If perfection is possible, why would Paul need to prescribe a process for restoring a saint who has fallen into sin? Even more problematic, if perfection is restricted to the "spiritual," why, then, does Paul warn those who are spiritual that restoring the fallen sinner may lead them into temptation?
The Scriptures simply do not support perfectionism. They teach, instead, of a constant war, both within (Gal. 5:17) and without (Eph. 6:10ff.). The perfectionist may protest, insisting that any "lower" view of the Christian life only promotes sin. He would maintain at least the hypothetical possibility of perfection in this life.
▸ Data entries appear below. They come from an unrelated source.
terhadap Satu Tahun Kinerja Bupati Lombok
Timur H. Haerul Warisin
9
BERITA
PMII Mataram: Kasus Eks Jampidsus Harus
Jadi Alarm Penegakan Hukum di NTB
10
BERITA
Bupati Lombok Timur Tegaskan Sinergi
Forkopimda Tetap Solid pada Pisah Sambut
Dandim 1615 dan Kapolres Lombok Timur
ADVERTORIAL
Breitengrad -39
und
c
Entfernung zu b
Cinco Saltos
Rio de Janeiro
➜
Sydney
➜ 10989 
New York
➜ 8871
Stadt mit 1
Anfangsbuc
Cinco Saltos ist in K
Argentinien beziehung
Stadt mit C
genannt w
Just the opposite is true.
Because this doctrine holds perfection as its goal and ideal, it has little, if anything, to say about the "way back" for those who have fallen into sin. The experience of many who have realized their sinfulness, while believing in perfection, is that they live an almost schizophrenic spiritual existence, redefining their sin or just blatantly denying it. Since they have failed to live up to their own standards, they simply give up all hope of any kind of spirituality.
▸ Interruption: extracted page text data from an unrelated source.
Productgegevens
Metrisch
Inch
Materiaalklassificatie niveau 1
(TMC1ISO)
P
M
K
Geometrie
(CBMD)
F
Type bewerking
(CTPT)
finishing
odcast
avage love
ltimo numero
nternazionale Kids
Once we become aware of the war within, and of our fallibility as Christians, we become more cautious about sin, recognizing how susceptible we are to it. Who lives more dangerously, the one who thinks he cannot fall, or the one who knows how easy it is to fall?
The greater our sense of danger, the more cautious we will be concerning that danger. Thus, knowing the saint can (and all too often does) sin, gives him good reason to avoid temptation, and to be suspicious of his every motive and deed. Furthermore, when he does fall into sin, he knows that there is hope for his recovery.
Does the knowledge of God's graciousness toward sinners incline the Christian toward sin? We must remember that sin is so deceptive that the saint is capable of using Scripture to defend his sinfulness. Thus, even those doctrines which are true can be misapplied. Paul answers "God forbid" to any perversion that grace can be exploited for evil ends (cf. Rom. 6:1‑2,15). When we begin to grasp the grace of God, gratitude prompts us to give ourselves fully to Him, living a pure and holy life to please Him (cf. Rom. 12:1‑2). Grace not only provides forgiveness for sin, but also produces a gratitude for that forgiveness which inclines the saint to avoid all future sin. The Law does not prevent sin, but only promotes it, and leaves us with guilt, rather than gratitude (cf. Rom. 7ff.).
Have you experienced the grace of God, my friend? The Christian has drunk deeply of God's grace at the time of his salvation, and will continue to drink of it all the days of his life.
Perhaps you have never come to taste of grace at all, and if this is the case, my prayer is that you will acknowledge your sin and will trust in the work of Jesus Christ, who died in your place. He took the condemnation of the law on Himself, so that you might possess His righteousness and live eternally with Him.